Last Wednesday Joe Biden became President, and immediately began to implement the policies many Americans feared he would. Many of the Executive Orders he signed reversed former President Trump’s agenda, and some will have a direct impact on how we live.
Biden has claimed he would increase employment in the U. S., and would improve the lives of all, including rural America. Just a look at a handful of his initial orders belies those campaign promises.
On the employment front, two will have immediate effect on jobs. One of those orders halted, for sixty days, new oil and gas leases on federal lands. One reliably blue state will be negatively impacted by this order. New Mexico, which relies on the energy industry for many jobs and much state revenue, has most of its drilling and fracking done on federal land.
Biden carried New Mexico by 10 points in the 2020 election, but if this order is not rescinded, a study by the University of Wyoming predicts that that state will lose, over the next four years, more than 20 billion dollars in GDP, in excess of 36,000 jobs, 6.3 billion dollars in tax monies and almost 10 billion dollars in wages for workers.
Our new President was not done with the energy policy he has put forth. Biden stopped the development of the now infamous XL pipeline, which will bring Canadian oil across several states to refineries in Texas. Job loss for this has been estimated at as much as 40,000, with perhaps thousands more in industries associated with the oil.

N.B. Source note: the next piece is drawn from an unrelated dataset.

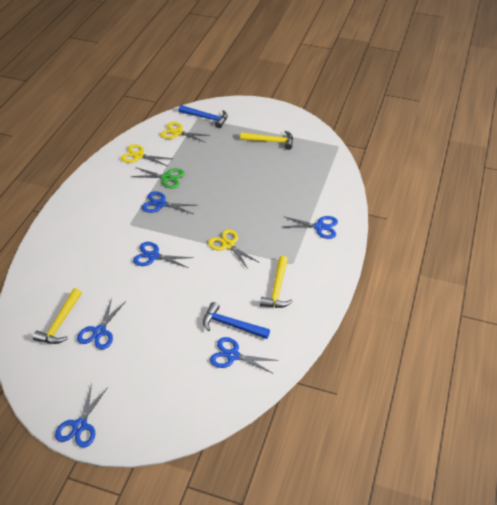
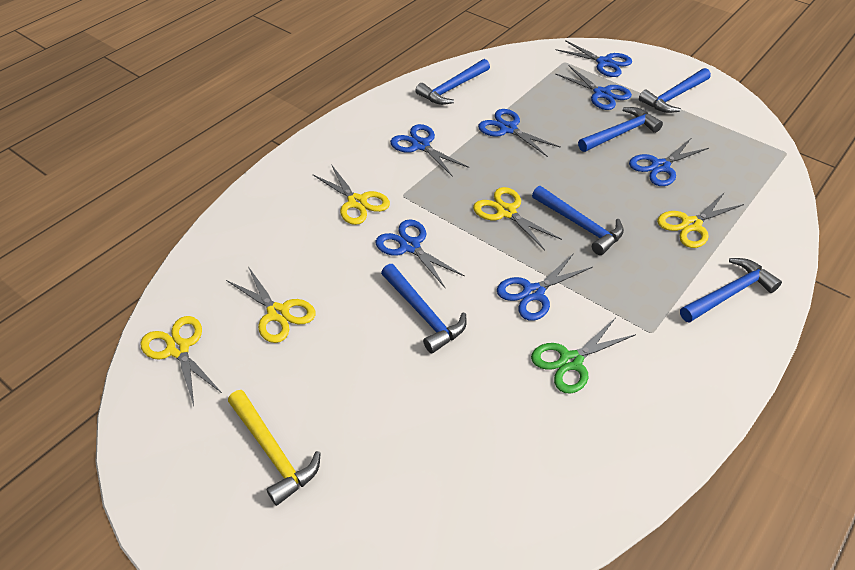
blue hammer: 2 -> 6
blue scissors: 6 -> 7
yellow hammer: 3 -> 1
yellow scissors: 3 -> 5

His rationale in this does not fit with the facts; transporting oil by truck or rail is far more likely to result in accidents and large spills than transporting it by the pipeline.
Democrats have always been eager to find new ways to increase taxes on the populace, and Biden’s choice for Transportation Secretary, former South Bend, Indiana, mayor Pete Buttigieg, explained how the new administration plans to increase funding for the Highway Trust Fund. Currently that Fund gets its money from federal tax on gas, which is 18.4 cents per gallon, and 24.4 cents per gallon on diesel fuel. But Biden’s plan, as announced in his confirmation hearing by Buttigieg, would base the tax on the number of miles a person traveled per year.
For people who live in metropolitan areas, that might seem reasonable, but in rural areas where goods and services sometimes are many miles from where many people live in the Flyover Country, that would increase the amount of money sent to the feds. Here where we live, in Edgar County, Illinois, people routinely drive to Terre Haute, Indiana or Champaign, Illinois for better shopping choices or doctor’s appointments. (For example, my doctors are all in Terre Haute, 25 miles from our home.) The miles add up, and under that plan, so would the money the federal government takes out of our pocket each year.
To implement this gas tax policy would also require an intrusive reach into the private lives of American citizens. The feds would know where and when we travel, and it would take little extra to pinpoint our activities, making George Orwell’s 1984 look tame by comparison.
Another Executive Order by Biden is designed to increase the power of the deep blue states in the House of Representatives. The census bureau is now instructed to include illegal aliens in the count of Americans for the purpose of apportioning Representatives. Since most illegal aliens reside in Democratic controlled states, this would mean that those states would receive more numbers in the House at the expense of those states who have many fewer such residents.
To add to the dismay many Americans feel about the change of administrations, the Biden-Harris team released a statement, on the 48th anniversary of the Roe v. Wade Supreme Court decision to legalize abortion on demand. That statement affirmed the administration’s assertion that the decision was “foundational” (whatever that means) and will work to codify the decision. To codify abortion in a federal law would make it much more difficult for the courts to mitigate the effects of Roe v. Wade, which has resulted in the death of over 60 million human beings.
Joe Biden came into office pledging to “unify” America after the Trump years. But these are just a few of the actions taken in less than a week that has deepened the divide between his party and many in the country. Much more of this unification action might just instigate another civil war.